Title | Name | Feature | Sequencer | Aligner | BAM size | Genozip size | Size reduction |
---|---|---|---|---|---|---|---|
T1 | NA12878.final.cram | WGS - NovaSeq | Illumina NovaSeq | bwa | 15,797,182,294 | 9,015,105,386 | -43% |
T2 | NA12878_S1.bam | WGS - HiSeq 2000 | Illumina HiSeq 2000 | bwa | 121,691,186,161 | 52,005,672,886 | -57% |
T3 | NA12878.pacbio.bwa-sw.20140202.bam | WGS - PacBio CLR | PacBio | bwa sw | 57,785,894,776 | 25,442,443,993 | -44% |
T4 | ENCFF047UEJ.bam | RNA-seq - transcriptome alignments (STAR) | Illumina HiSeq 2500 | STAR | 2,065,298,931 | 324,674,984 | -84% |
T5 | ENCFF575KZB.bam | RNA-seq - genome alignments (STAR) | Illumina HiSeq 2500 | STAR | 2,322,825,802 | 428,436,333 | -82% |
T6 | ENCFF900XHI.bam | Long read RNA-seq | PacBio Sequel II | minimap2 | 1,308,956,918 | 82,497,181 | -94% |
T7 | sorted_final_merged.bam | WGS (GIAB) | PacBio | blasr | 146,870,854,017 | 31,796,498,533 | -78% |
T8 | ENCFF069XDC.bam | DNase-Seq | Illumina HiSeq 4000 | bwa sampe | 6,668,114,400 | 1,598,034,373 | -76% |
T9 | ENCFF669HBS.bam | STARR-seq | Illumina NovaSeq 6000 | bowtie2 | 5,322,159,747 | 1,242,102,254 | -77% |
T10 | ENCFF046VPK.bam | scRNA-seq | Illumina NextSeq 2000 | STARsolo | 1,306,491,967 | 277,976,393 | -79% |
T11 | ENCFF460RWK.bam | totalRNA-seq | Illumina HiSeq 2500 | STAR | 4,171,989,444 | 1,473,370,983 | -65% |
T12 | hgmm_10k_v3_possorted_genome_bam.bam | 1:1 Mixture of Fresh Frozen Human and Mouse Cells | Illumina NovaSeq | STAR + cellranger | 53,694,972,688 | 15,552,234,159 | -71% |
T13 | ENCFF283TLK.bam | WGS - Nanopore MinION | Oxford Nanopore MinION | ngmlr | 222,354,403,768 | 107,386,919,618 | -52% |
T14 | ENCFF786GJA.bam | WGBS paired-end (Methylation) | Illumina HiSeq X Ten | Bismark | 198,026,253,992 | 27,448,746,040 | -86% |
Source: Lan, D., et al. (2022) Genozip 14 - advances in compression of BAM and CRAM files (preprint)
Notes:
1. genozip options used: --best ; --reference with the appropriate reference file (except T4, T12)
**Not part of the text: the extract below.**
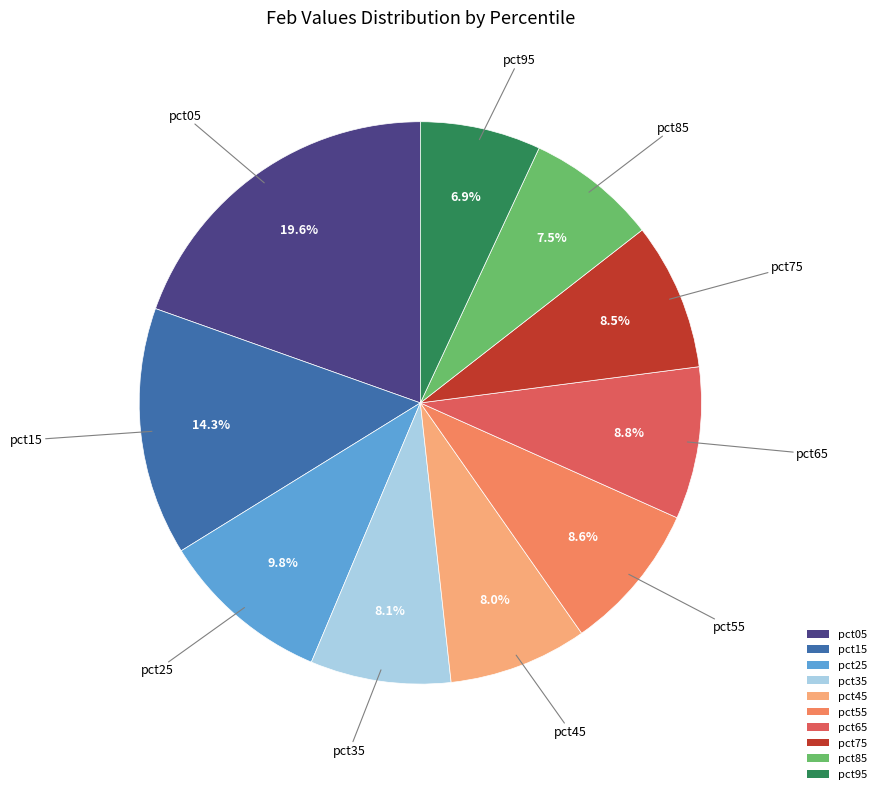

To the nearest percent, what is the average slice percentage?

10%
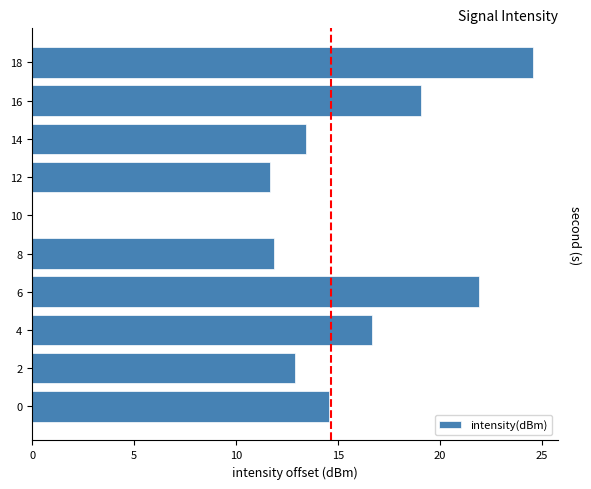

What is the maximum value shown in the chart?

24.6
2. T1 is a CRAM file, and hence compression ratio is shown relative to CRAM, not BAM. Genozip compresses a CRAM by first converting it to BAM.
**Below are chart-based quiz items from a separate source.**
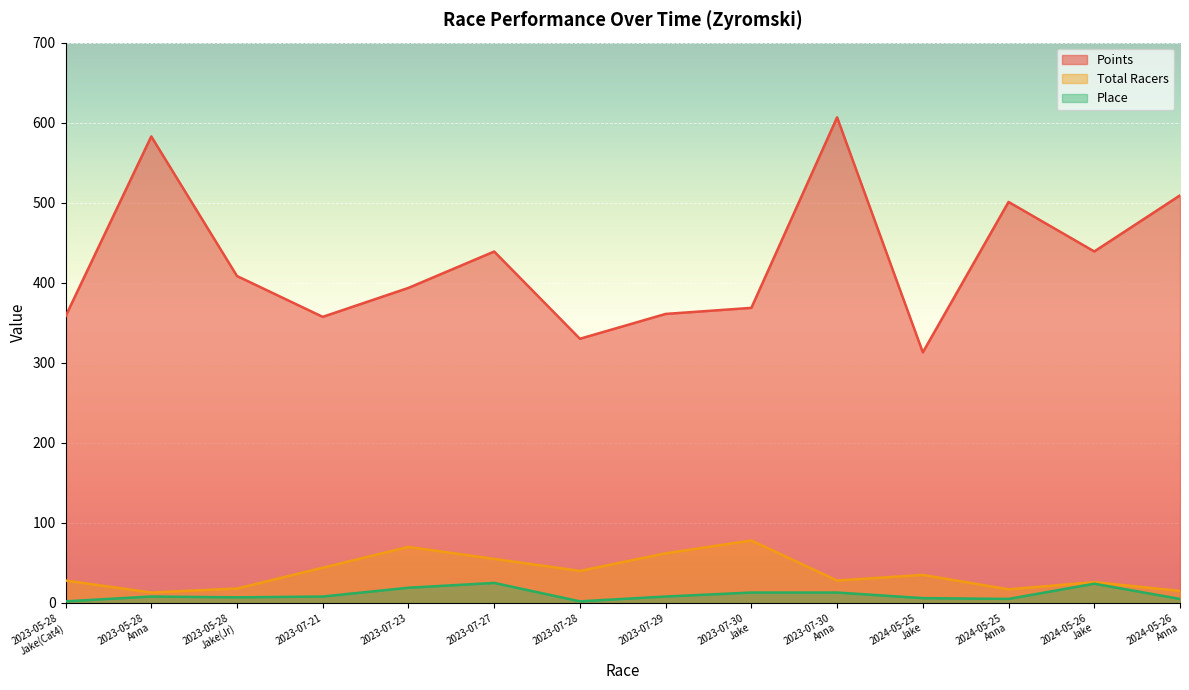

Rank the series by their maximum value, from lowest to highest.

Place, Total Racers, Points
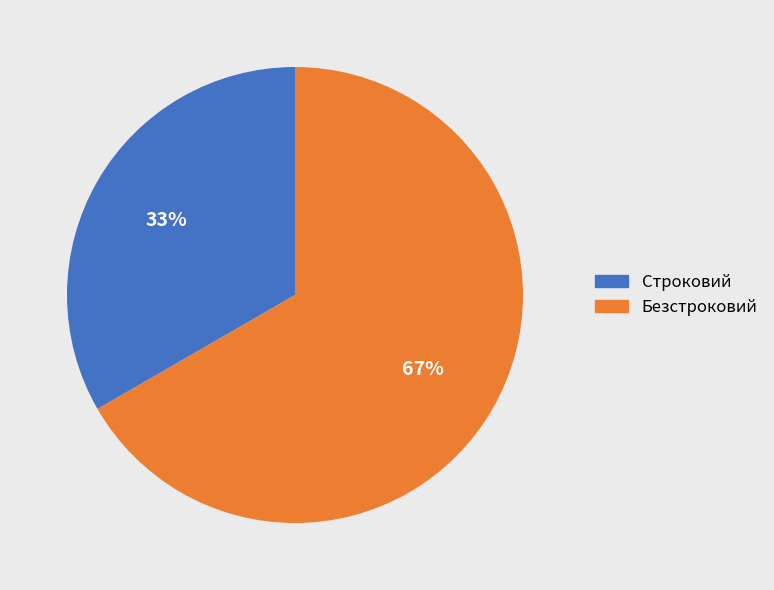

Rank the categories by value from highest to lowest.

Безстроковий, Строковий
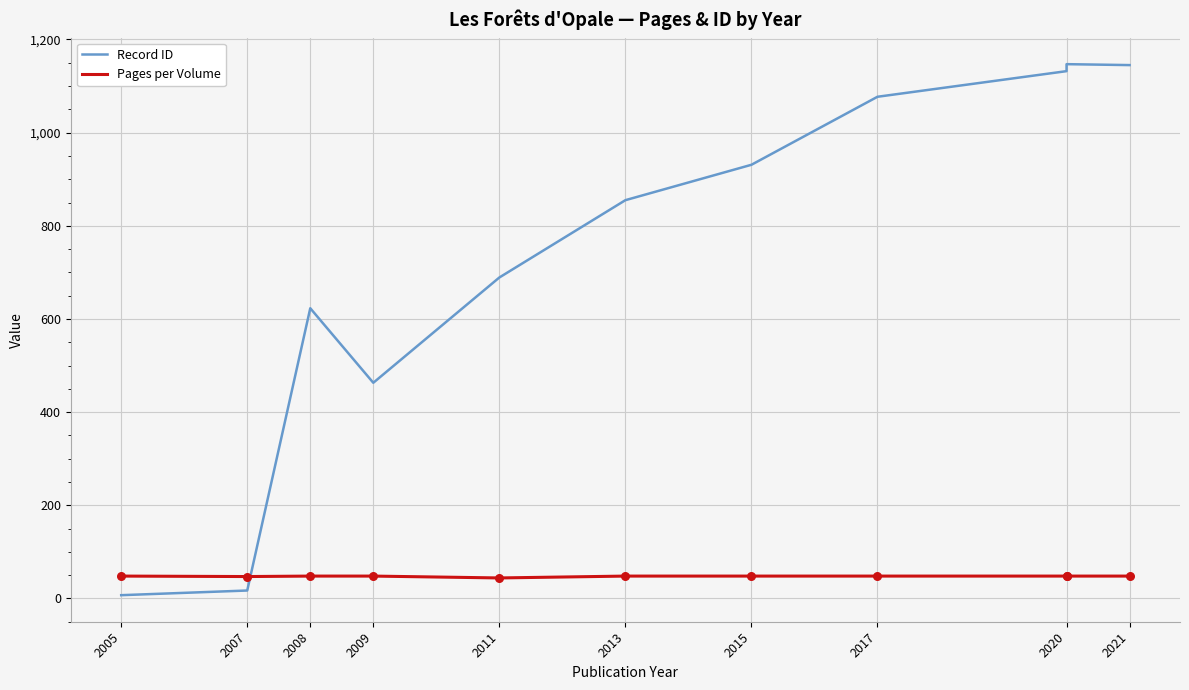

Which series has the largest total across all categories?

Record ID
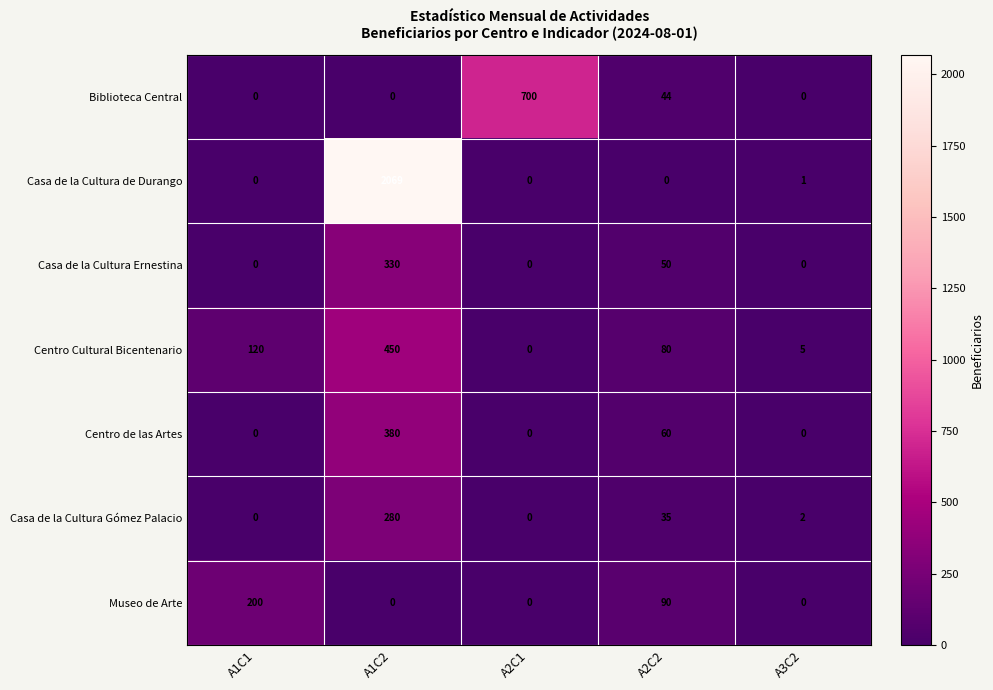

What is the total value across all series at A1C2?

3509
Title | Data | .vcf.gz size | .genozip size | Size reduction |
---|---|---|---|---|
V1 | 3202 human samples from "1000 Genomes Project" | 27 GB | 7.8 GB | -71% |
V2 | 1135 plant samples from 1001 "Genomes - Arabidopsis Thaliana" | 132.4 GB | 31.6 GB | -76% |
V3 | 3K Rice samples from "3K Rice Genome" | 1.9 GB | 315.5 MB | -84% |
V4 | GVCF (single sample, human) | 12.6 GB | 763.5 MB | -94% |
V5 | Illumina Genotyping | 35 MB | 9.6 MB | -73% |
Notes:
1. The compression shown here is of files that are already compressed with .gz
2. genozip options used: --best ; For V4 and V5 --reference was used as well
Other data types
Title | Data | Type | .gz Size | .genozip | Size reduction |
---|---|---|---|---|---|
A1 | Covid-19 Multi-FASTA from coronavirus.innar.com | FASTA | 254.9 MB | 1.5 MB | -99% |
G1 | Gene annotation from the Telomere-to-telomere consortium | GFF3 | 91.8 MB | 32.3 MB | -65% |
G2 | Homo_sapiens.GRCh38.108.gtf.gz from Ensembl | GTF | 51.6 MB | 11.3 MB | -78% |
L1 | Illumina s.locs file | LOCS (Illumina) | 12MB | 5.9 KB | -99.95% |
L2 | Illumina s_X_XXXX.locs file from BaseSpace Demo Data | LOCS (Illumina) | 4.4MB | 3.3 MB | -25% |
M1 | Consumer DNA test “raw data” | 23andMe | 5.1 MB | 2.9 MB | -43% |
Notes:
1. The compression shown here is of files that are already compressed with .gz, except for M1 which a file compressed with .zip
2. genozip options used: --best. For A1 genozip was used with the --multiseq option.